The Fiduciary Difference
The Fiduciary Difference
Federal and state law requires that Investment Advisors are held to a Fiduciary Standard. This law requires that an advisor act solely in the best interest of the client, even if that interest is in conflict with the advisor’s financial interest. Investment Advisors must disclose any conflict, or potential conflict, to the client prior to and throughout a business engagement. Investment Advisors must adopt a Code of Ethics and fully disclose how they are compensated. An excerpt from the United States Securities and Exchange Commission (SEC) website for new Investment Advisors clearly states:
"As an investment adviser, you are a “fiduciary” to your advisory clients. This means that you have a fundamental obligation to act in the best interests of your clients and to provide investment advice in your clients’ best interests. You owe your clients a duty of undivided loyalty and utmost good faith."
Unfortunately, only a small proportion of "financial advisors" are federally or state-registered Investment Advisors. Most so-called financial advisors are considered "Broker-Dealers" by the SEC and are required by federal law to act in the best interest of their employer, not in the best interest of their clients. The SEC requires broker-dealers to add the following disclosure to your client agreement. Read this disclosure, and decide if this is the type of relationship you want to dictate your financial security:
"Your account is a brokerage account and not an advisory account. Our interests may not always be the same as yours. Please ask us questions to make sure you understand your rights and our obligations to you, including the extent of our obligations to disclose conflicts of interest and to act in your best interest. We are paid both by you and, sometimes, by people who compensate us based on what you buy. Therefore, our profits, and our salespersons’ compensation, may vary by product and over time."
DISCLAIMER
If this disclaimer appears in agreements you are signing, you should ask questions of your advisor. Obtain complete disclosure about how he or she is compensated, and where his or her loyalties lie. Then decide if the relationship is in your best interest.
*Advisors who are affiliated with a broker-dealer firm are most likely not fiduciaries. If the client signs an NASD binding arbitration agreement (which is required by almost every broker-dealer firm), then the firm’s advisors would not be held to a Fiduciary Standard by the North American Securities Dealers. CFP Practitioners and Financial Planners will be held to a Fiduciary Standard if they are also Registered Investment Advisors (RIA) or associated with an RIA.
HOW COMPENSATION IS RELATED TO FIDUCIARY CONDUCT
One of the best ways to judge if your financial advisor is held to a Fiduciary standard is to find out how he or she is compensated.
Fee-Only Compensation –
This model minimizes conflicts of interest. A Fee-Only financial advisor charges clients directly for his or her advice and/or ongoing management. No other financial reward is provided, directly or indirectly, by any other institution. Fee-Only financial advisors are selling only one thing: their knowledge.

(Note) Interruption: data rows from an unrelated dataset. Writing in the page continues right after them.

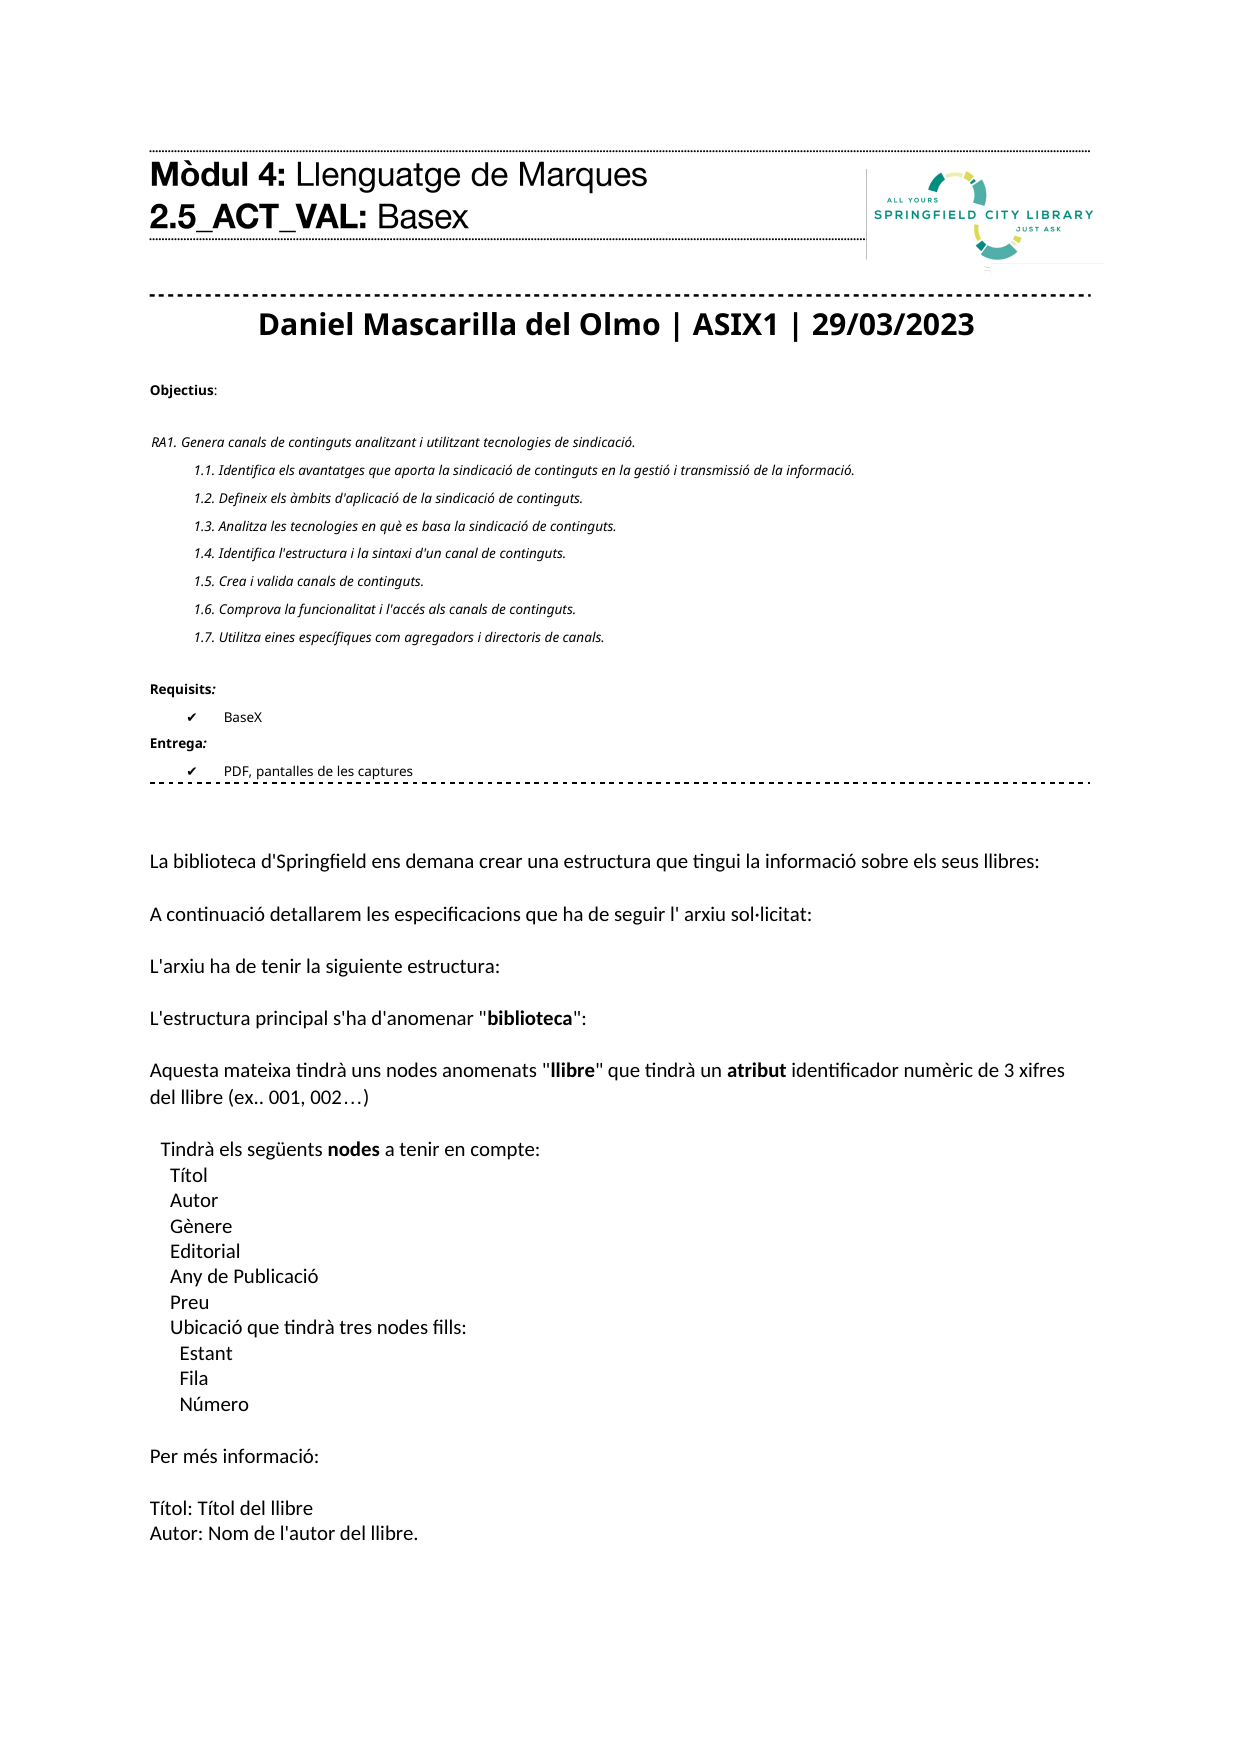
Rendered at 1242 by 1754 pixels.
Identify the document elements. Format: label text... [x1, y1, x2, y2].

text Aquesta mateixa tindrà uns nodes anomenats "llibre" que tindrà un atribut identificador numèric de 3 xifres del llibre (ex.. 001, 002…) [149, 1057, 1083, 1110]
text Editorial [170, 1238, 1083, 1264]
text Entrega: [149, 734, 1083, 753]
text Any de Publicació [170, 1264, 1083, 1289]
text 1.3. Analitza les tecnologies en què es basa la sindicació de continguts. [193, 517, 1083, 535]
text 1.6. Comprova la funcionalitat i l'accés als canals de continguts. [193, 600, 1083, 619]
text RA1. Genera canals de continguts analitzant i utilitzant tecnologies de sindicació. [151, 433, 1083, 451]
text L'arxiu ha de tenir la siguiente estructura: [149, 953, 1083, 978]
text Autor: Nom de l'autor del llibre. [149, 1520, 1083, 1546]
text Número [179, 1391, 1083, 1416]
text Estant [179, 1340, 1083, 1365]
text 1.7. Utilitza eines específiques com agregadors i directoris de canals. [193, 628, 1083, 647]
text Gènere [170, 1213, 1083, 1238]
text Objectius: [149, 381, 1083, 399]
text 1.4. Identifica l'estructura i la sintaxi d'un canal de continguts. [193, 544, 1083, 563]
text Títol [170, 1162, 1083, 1187]
text Tindrà els següents nodes a tenir en compte: [160, 1137, 1083, 1162]
text La biblioteca d'Springfield ens demana crear una estructura que tingui la informació sobre els seus llibres: [149, 849, 1083, 874]
text 1.1. Identifica els avantatges que aporta la sindicació de continguts en la gestió i transmissió de la informació. [193, 461, 1083, 479]
text 1.2. Defineix els àmbits d'aplicació de la sindicació de continguts. [193, 489, 1083, 507]
text A continuació detallarem les especificacions que ha de seguir l' arxiu sol·licitat: [149, 901, 1083, 926]
picture [148, 149, 1104, 297]
text Autor [170, 1187, 1083, 1213]
text 1.5. Crea i valida canals de continguts. [193, 572, 1083, 591]
text Fila [179, 1365, 1083, 1391]
text Per més informació: [149, 1443, 1083, 1468]
text Daniel Mascarilla del Olmo | ASIX1 | 29/03/2023 [149, 303, 1083, 344]
list BaseX [186, 708, 1083, 726]
list PDF, pantalles de les captures [186, 762, 1083, 780]
text Preu [170, 1289, 1083, 1314]
text Requisits: [149, 680, 1083, 698]
text Títol: Títol del llibre [149, 1495, 1083, 1520]
text L'estructura principal s'ha d'anomenar "biblioteca": [149, 1005, 1083, 1030]
text Ubicació que tindrà tres nodes fills: [170, 1314, 1083, 1340]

By working with Court Place Advisors, LLC. a Fee-Only firm, you can be assured that we are always working for you with no conflicts of interests. All fees are properly disclosed to our clients prior to working together.
Fee-Based Compensation –
This popular form of compensation is often confused with Fee-Only, but it is very different. Fee-Based advisors earn some of their compensation from fees paid by their client. But they may also receive compensation in the form of commissions or discounts from financial products they are licensed to sell. Furthermore, they are not required to inform their clients in detail how their compensation is accrued. The Fee-Based model creates many potential conflicts of interest, because the financial products that the client selects affect the advisor’s income.
Commissions –
An advisor who is compensated solely through commission’s faces immense conflicts of interest. This type of advisor is not paid unless a client buys (or sells) a financial product. A commission-based advisor earns money on each transaction—and thus has a great incentive to encourage transactions that might not be in the interest of the client. Indeed, many commission-based advisors are well-trained and well-intentioned. But the inherent potential conflict is great.